The same diversion would occur, moreover, even if judges did pour left-leaning content into Charter rights. Freedom of expression, for example, might be interpreted to include the right to beg. While this might be an improvement of sorts, it would be a very small one and would obscure the more fundamental question. A right to beg assumes the inevitability of beggars, and thus legitimates the poverty that causes begging "rather than working to eradicate it." Beggars are not saved by institutionalizing them through a right to beg; they "are only saved when they no longer exist." Rights may be indeterminate, and thus open to manipulation and appropriation, but Hutchinson thinks they "are more amenable to some appropriations and manipulations than others." They have an ideological inclination. Rights are not, in other words, as radically indeterminate as some of his rhetoric might suggest.
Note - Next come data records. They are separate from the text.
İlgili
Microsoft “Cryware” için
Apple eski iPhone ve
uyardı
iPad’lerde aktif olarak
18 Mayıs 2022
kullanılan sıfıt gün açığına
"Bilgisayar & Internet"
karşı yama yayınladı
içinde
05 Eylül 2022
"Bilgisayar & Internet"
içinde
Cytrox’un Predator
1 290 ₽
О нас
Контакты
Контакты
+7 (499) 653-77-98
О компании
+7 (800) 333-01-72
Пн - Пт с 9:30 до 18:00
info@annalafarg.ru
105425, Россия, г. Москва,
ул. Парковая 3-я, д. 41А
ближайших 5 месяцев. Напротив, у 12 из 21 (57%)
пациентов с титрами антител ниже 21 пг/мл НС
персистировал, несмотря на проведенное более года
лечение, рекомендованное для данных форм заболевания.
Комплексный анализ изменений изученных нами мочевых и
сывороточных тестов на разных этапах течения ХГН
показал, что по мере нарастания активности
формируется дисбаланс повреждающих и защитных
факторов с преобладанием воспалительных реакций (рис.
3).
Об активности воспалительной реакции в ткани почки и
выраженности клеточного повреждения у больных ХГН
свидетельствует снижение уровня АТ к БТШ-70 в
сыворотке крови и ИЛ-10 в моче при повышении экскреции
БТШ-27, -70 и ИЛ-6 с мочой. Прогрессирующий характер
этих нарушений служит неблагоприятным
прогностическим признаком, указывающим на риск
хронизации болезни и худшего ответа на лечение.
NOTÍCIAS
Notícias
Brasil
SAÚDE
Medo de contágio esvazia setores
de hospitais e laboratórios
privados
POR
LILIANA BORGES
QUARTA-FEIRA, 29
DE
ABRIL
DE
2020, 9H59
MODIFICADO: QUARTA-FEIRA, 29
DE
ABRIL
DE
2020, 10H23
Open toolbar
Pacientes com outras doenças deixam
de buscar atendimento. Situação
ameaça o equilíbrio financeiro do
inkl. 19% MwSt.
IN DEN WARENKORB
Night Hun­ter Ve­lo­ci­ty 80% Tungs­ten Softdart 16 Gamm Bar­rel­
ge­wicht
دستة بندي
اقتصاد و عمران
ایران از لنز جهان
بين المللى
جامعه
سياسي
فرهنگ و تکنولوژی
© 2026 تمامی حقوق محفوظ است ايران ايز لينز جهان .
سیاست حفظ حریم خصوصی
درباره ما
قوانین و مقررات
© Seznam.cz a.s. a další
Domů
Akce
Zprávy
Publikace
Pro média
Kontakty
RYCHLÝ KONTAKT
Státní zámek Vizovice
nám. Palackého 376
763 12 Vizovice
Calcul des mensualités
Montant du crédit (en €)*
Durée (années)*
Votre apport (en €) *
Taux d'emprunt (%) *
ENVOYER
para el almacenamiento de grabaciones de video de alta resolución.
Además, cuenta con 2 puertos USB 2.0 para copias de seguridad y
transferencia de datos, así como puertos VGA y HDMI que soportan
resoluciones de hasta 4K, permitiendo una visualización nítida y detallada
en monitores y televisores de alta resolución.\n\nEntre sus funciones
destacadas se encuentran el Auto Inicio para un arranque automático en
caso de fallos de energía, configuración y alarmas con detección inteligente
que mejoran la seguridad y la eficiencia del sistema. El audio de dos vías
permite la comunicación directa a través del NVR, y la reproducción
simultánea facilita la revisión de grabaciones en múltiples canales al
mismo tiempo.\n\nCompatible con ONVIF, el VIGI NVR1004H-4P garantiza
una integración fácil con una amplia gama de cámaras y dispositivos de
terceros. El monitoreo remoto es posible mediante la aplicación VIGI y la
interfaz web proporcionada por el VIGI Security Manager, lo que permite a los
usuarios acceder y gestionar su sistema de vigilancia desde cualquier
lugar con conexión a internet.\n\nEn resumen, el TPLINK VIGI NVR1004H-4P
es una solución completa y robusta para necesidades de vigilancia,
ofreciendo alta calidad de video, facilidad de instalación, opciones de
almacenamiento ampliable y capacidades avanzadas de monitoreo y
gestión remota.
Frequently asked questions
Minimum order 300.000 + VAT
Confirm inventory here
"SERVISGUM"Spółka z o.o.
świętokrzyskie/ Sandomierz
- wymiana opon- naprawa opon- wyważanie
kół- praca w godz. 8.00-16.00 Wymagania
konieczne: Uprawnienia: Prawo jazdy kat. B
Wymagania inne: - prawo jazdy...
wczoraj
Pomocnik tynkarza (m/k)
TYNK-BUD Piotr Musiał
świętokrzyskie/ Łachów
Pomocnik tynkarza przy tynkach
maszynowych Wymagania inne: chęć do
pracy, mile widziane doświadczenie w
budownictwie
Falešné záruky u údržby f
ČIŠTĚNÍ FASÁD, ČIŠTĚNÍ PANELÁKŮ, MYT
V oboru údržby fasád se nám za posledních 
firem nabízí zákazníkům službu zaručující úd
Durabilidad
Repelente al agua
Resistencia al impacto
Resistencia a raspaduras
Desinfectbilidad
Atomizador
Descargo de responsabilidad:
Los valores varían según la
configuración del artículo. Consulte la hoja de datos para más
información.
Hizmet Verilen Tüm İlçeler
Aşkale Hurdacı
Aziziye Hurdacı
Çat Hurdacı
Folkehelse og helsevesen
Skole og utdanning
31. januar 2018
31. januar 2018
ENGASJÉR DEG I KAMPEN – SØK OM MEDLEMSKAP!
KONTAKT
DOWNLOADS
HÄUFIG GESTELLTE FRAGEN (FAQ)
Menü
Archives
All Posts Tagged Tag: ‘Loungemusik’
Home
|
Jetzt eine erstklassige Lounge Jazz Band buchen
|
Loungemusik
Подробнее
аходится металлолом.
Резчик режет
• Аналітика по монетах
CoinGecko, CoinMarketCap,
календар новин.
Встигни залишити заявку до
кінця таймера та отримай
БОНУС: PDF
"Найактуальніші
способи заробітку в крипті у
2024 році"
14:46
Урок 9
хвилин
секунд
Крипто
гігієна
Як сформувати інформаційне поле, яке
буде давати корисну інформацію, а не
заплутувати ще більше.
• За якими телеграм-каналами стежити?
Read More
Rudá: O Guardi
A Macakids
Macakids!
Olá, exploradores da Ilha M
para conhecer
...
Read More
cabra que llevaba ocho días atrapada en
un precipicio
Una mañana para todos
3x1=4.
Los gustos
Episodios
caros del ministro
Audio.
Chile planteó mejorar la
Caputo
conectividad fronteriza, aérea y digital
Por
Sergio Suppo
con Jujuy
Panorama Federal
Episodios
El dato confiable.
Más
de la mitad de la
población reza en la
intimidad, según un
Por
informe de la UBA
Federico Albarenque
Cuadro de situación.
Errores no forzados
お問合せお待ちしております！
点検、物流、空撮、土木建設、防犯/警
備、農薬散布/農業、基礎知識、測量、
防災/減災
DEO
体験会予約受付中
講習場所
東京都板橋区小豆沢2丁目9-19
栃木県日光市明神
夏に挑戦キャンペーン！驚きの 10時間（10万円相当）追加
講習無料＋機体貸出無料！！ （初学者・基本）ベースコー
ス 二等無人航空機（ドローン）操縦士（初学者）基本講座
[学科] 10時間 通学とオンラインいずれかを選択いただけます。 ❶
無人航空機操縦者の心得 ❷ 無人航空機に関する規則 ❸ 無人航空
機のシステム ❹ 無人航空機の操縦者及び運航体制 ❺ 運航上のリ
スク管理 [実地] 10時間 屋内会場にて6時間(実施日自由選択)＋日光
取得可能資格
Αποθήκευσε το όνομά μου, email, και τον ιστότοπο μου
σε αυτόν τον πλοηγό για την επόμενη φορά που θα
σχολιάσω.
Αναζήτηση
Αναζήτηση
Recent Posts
One does not have to share Hutchinson's leftist political commitments-and I do not-in order to find his book much meatier and challenging than Beatty's. He wants to free from legalistic obfuscation the bedrock question of "what is the proper and best way to live." In particular, he wants to challenge liberalism, and especially its distinction between public and private, as representing the best way of life. Denying that the public-private distinction is a way of institutionalizing neutrality between human purposes, he believes, with William Galston, that there are "liberal purposes". Liberalism promotes a way of life and Hutchinson hates it. He despises, and works to undo, liberal constitutionalism. Whether liberal constitutionalism, and the liberal way of life, are defensible is indeed a question of enduring interest and importance, and he is to be commended for cutting to the chase. He helps us to see why liberalism must defend itself not only against its avowed enemies, such as Hutchinson himself, but also against its more legalistic friends. Fortunately, liberal constitutionalism has greater resources than either of these writers imagines. In particular, its resources are rich enough that it can do without judicially enforceable bills of rights. Both Beatty and Hutchinson are wrong to place the Charter at the heart of Canada's liberal constitutionalism.

Rainer Knopff is a professor of political science at the University of Calgary.